- [Exercise]:
Transcribe the text lines from each of the items below exactly, leaving out the pictures.

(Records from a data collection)
*** Begin section ***
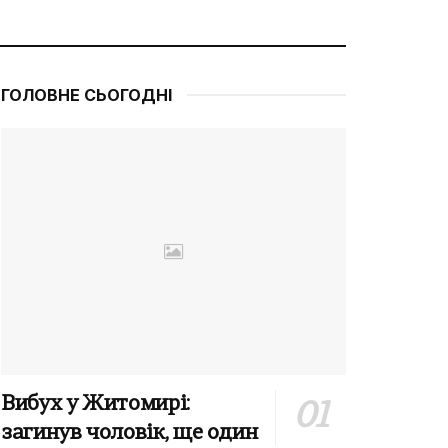
ГОЛОВНЕ СЬОГОДНІ
Вибух у Житомирі:
загинув чоловік, ще один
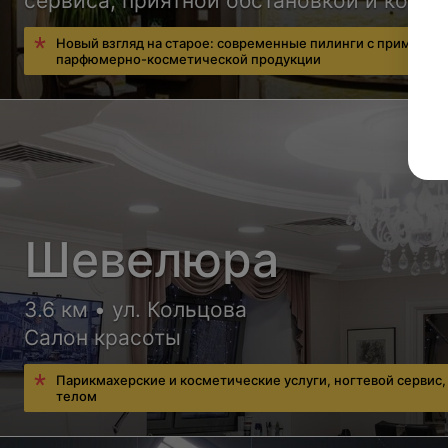
сервиса, приятной обстановкой и косм
мировых марок
Новый взгляд на старое: современные пилинги с применен
парфюмерно-косметической продукции
Шевелюра
3.6 км • ул. Кольцова
Салон красоты
Парикмахерские и косметические услуги, ногтевой сервис, 
телом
*** End section ***
- [Reply to the task]:
ГОЛОВНЕ СЬОГОДНІ
Вибух у Житомирі:
загинув чоловік, ще один
сервиса, приятной обстановкой и косм
мировых марок
Новый взгляд на старое: современные пилинги с применен
парфюмерно-косметической продукции
Шевелюра
3.6 км • ул. Кольцова
Салон красоты
Парикмахерские и косметические услуги, ногтевой сервис, 
телом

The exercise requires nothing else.